The following air force officers were killed during the mutiny:
- Group Captain Raas Masood
- Group Captain Ansar Ahmad Chowdhury
- Wing Commander Anwar Sheikh
- Squadron Leader Matin
- Flight Lieutenant Shaukat Jan Chowdhury
- Flight Lieutenant Salhauddin
- Flying Officer Mahboobul Alam
- Flying Officer Aktaruzzaman
- Pilot Officer M.H Ansar
- Pilot Officer Nazrul Islam
- Pilot Officer Shariful Islam

Furthermore, the mutineers also killed Mohammed Enam, the 16-year-old son of Squadron Leader Sirajul Hoq. Zia and the Army Staff used the 46th (Dhaka) Brigade and 9th Infantry Division to suppress the uprising. One company, under Major Mostafa, cleared the airport terminal by 7 am, after killing at least 20 Air Force mutineers and taking 60 mutineers prisoner. Ten army soldiers were killed while fighting against the mutineers.

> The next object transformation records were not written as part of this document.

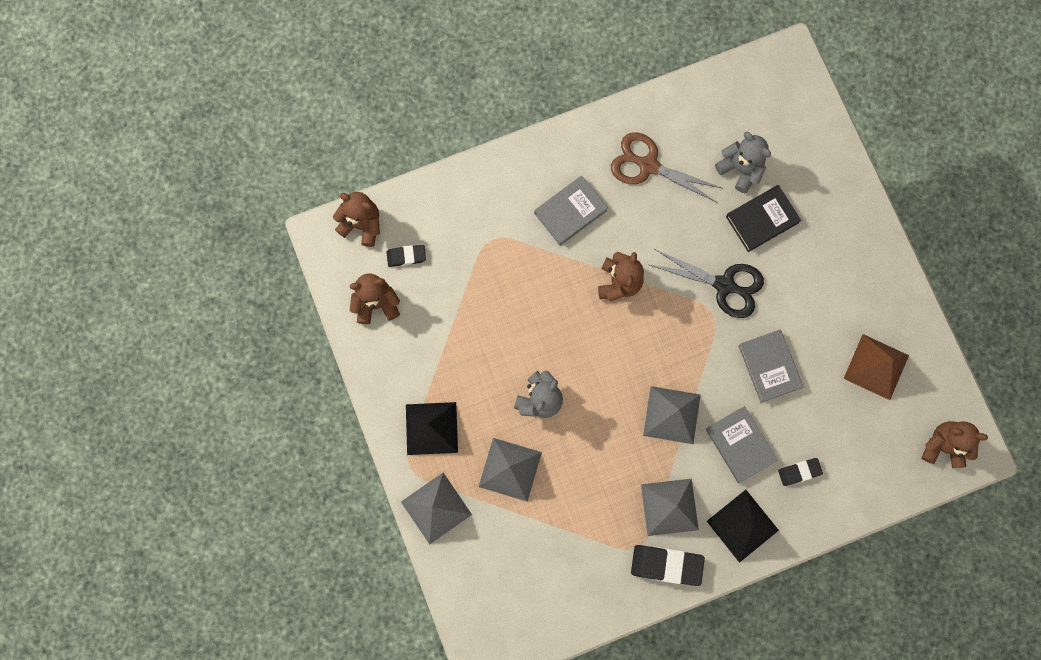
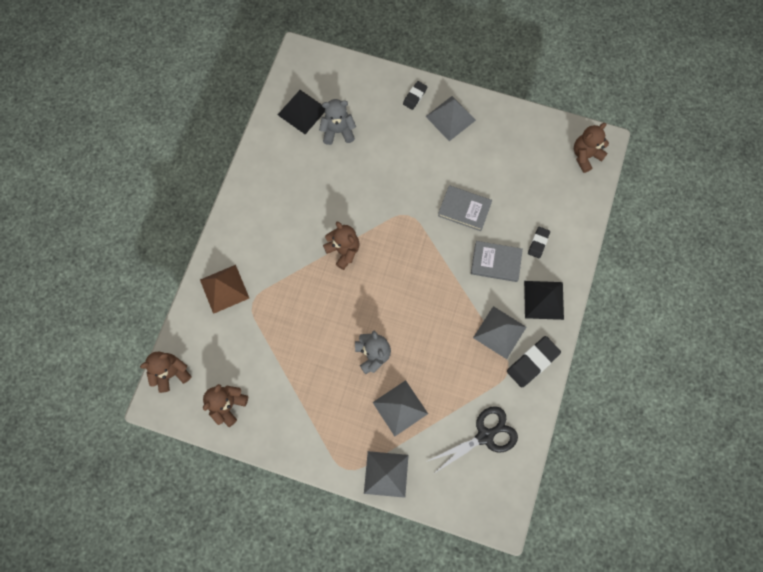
camera: 50 degrees left, 5 degrees down
(406, 256) = (216, 362): black eraser -> black eraser (415, 96)
(431, 428) = (334, 435): black pyramid -> black pyramid (302, 111)
(570, 212) = (277, 243): grey book -> none
(648, 165) = (290, 178): brown scissors -> none
(672, 415) = (447, 286): grey pyramid -> grey pyramid (450, 118)
(725, 285) = (397, 194): black scissors -> black scissors (485, 435)
(762, 219) = (377, 144): black book -> none
(876, 367) = (512, 154): brown pyramid -> brown pyramid (224, 289)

When the mutiny failed, Sergeant Afsar, the leader of the uprising, refused to flee, despite his friends urging him to. He stated that many people joined the uprising in his name and if he fled, it would be an act of betrayal. He was subsequently arrested.

== Aftermath ==
The mutiny was practically over by 8 am on 2 October, with only a negligible number of mutineers left. By the time the mutiny ended, the JRA had released two-thirds of their hostages and fled in their hijacked plane. Later that day, Zia spoke on the radio to reassure the country that everything was under control. He condemned the uprising, accusing the mutineers of 'terrorism' and 'crippling the armed forces'. The following day, Zia received a congratulatory message from Egyptian President Anwar Sadat for successfully putting down the insurrection. Zia was determined to punish those involved in the mutiny. He disbanded the 22 East Bengal Regiment for the 30 September Bogra mutiny and the following army units in Dhaka for the 2 October uprising:
- Army Field Signal Battalion
- Army Static Signal Battalion
- Corps of Signal Centre and School
- Army Supply and Transport Battalion

He even considered disbanding the Bangladesh Air Force for its role in the mutiny, in favour of an Army Aviation Wing. However, this plan did not go ahead. According to official records, 1143 troops and airmen were hanged in the two months after 9 October, when the trials began. Several hundred other men were given varying prison sentences. "It was the most brutal, devastating punishment exercise in the history of Bangladesh, carried out with utmost speed and total disregard for justice and the legal process", commented Anthony Mascarenhas.